** Opening DATA FOR THE TASK block **

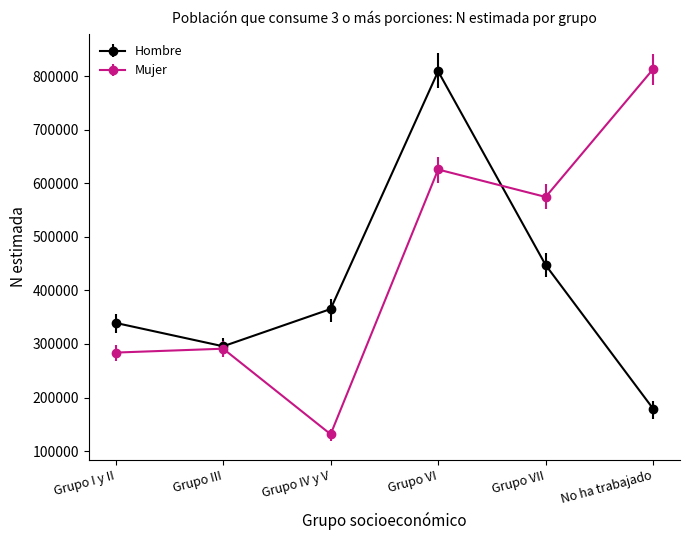

What is the difference between the highest and lowest values at Grupo VII?

127091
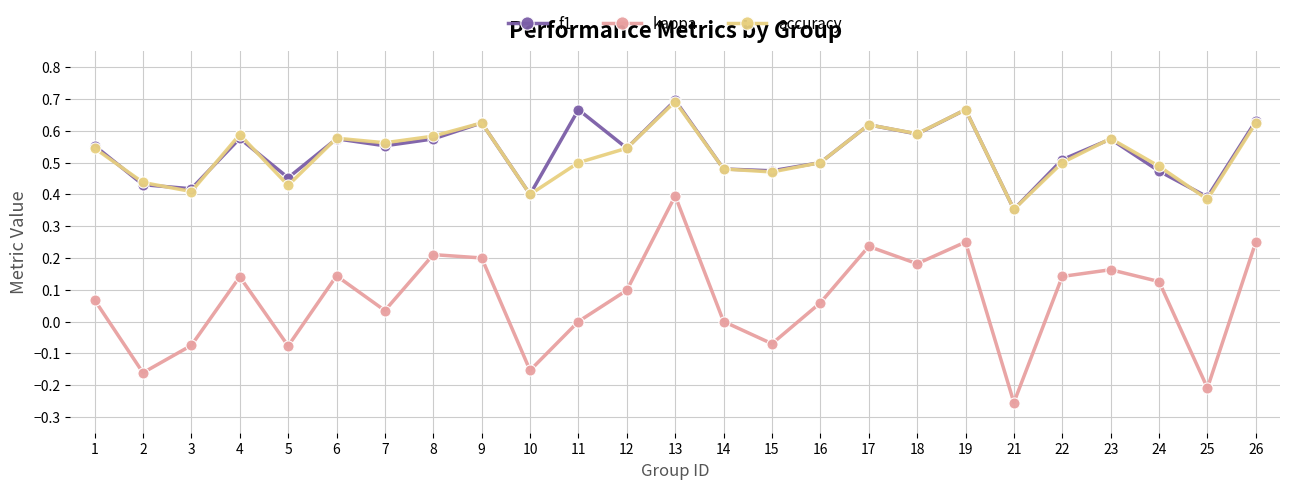

At which category does kappa reach its first local valley?

2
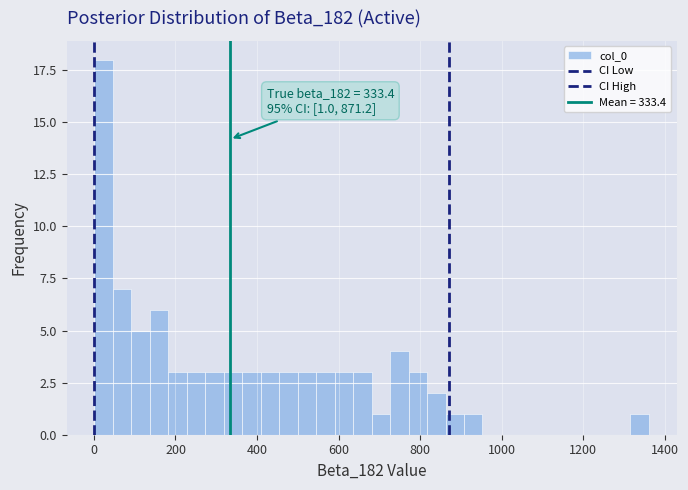

Around what value on the x-axis is the tallest bar? Give the approximate position of its centre, as read against the axis.

20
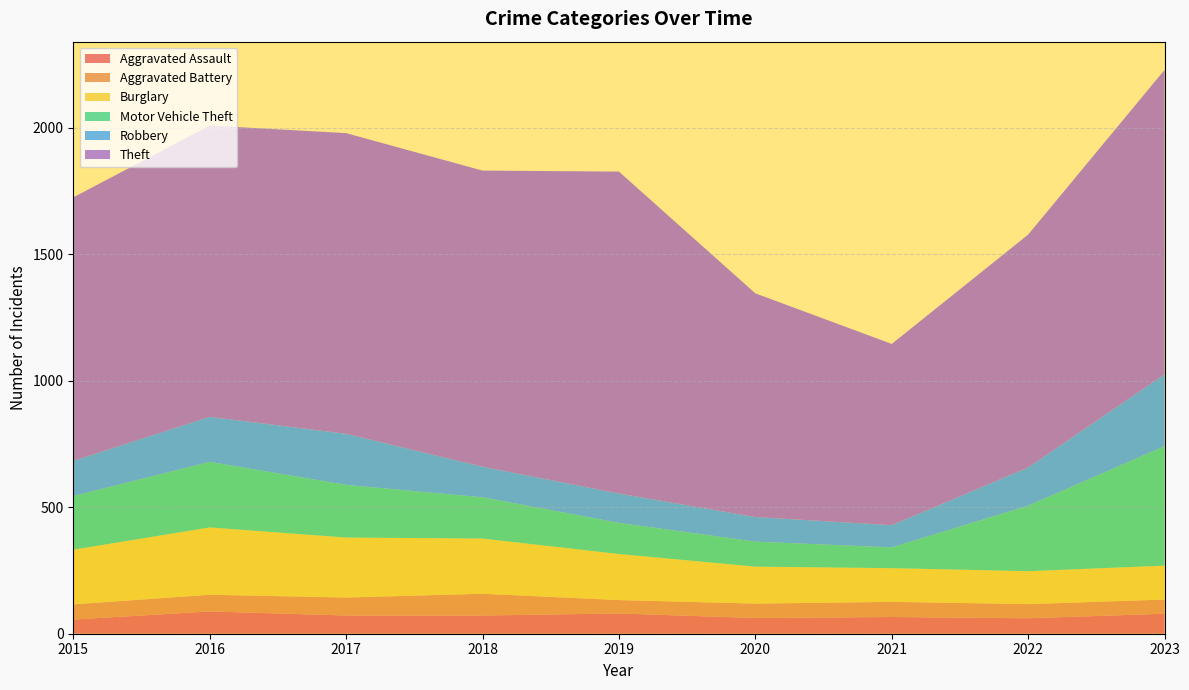

Reading left to right, what are all the values shown in this chart?

Aggravated Assault: 56	88	72	72	80	62	66	61	79
Aggravated Battery: 60	66	71	86	53	57	60	56	56
Burglary: 216	266	237	218	182	146	133	130	134
Motor Vehicle Theft: 212	259	208	163	123	99	82	259	472
Robbery: 139	178	202	121	116	97	88	151	284
Theft: 1041	1151	1188	1170	1272	884	716	920	1203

** Closing DATA FOR THE TASK block **

EXERCISE:
Copy the text of every record above word for word, leaving out the pictures.

RESULT OF THIS EXERCISE:
What is the difference between the highest and lowest values at Grupo VII?

127091

At which category does kappa reach its first local valley?

2

Around what value on the x-axis is the tallest bar? Give the approximate position of its centre, as read against the axis.

20

Reading left to right, what are all the values shown in this chart?

Aggravated Assault: 56	88	72	72	80	62	66	61	79
Aggravated Battery: 60	66	71	86	53	57	60	56	56
Burglary: 216	266	237	218	182	146	133	130	134
Motor Vehicle Theft: 212	259	208	163	123	99	82	259	472
Robbery: 139	178	202	121	116	97	88	151	284
Theft: 1041	1151	1188	1170	1272	884	716	920	1203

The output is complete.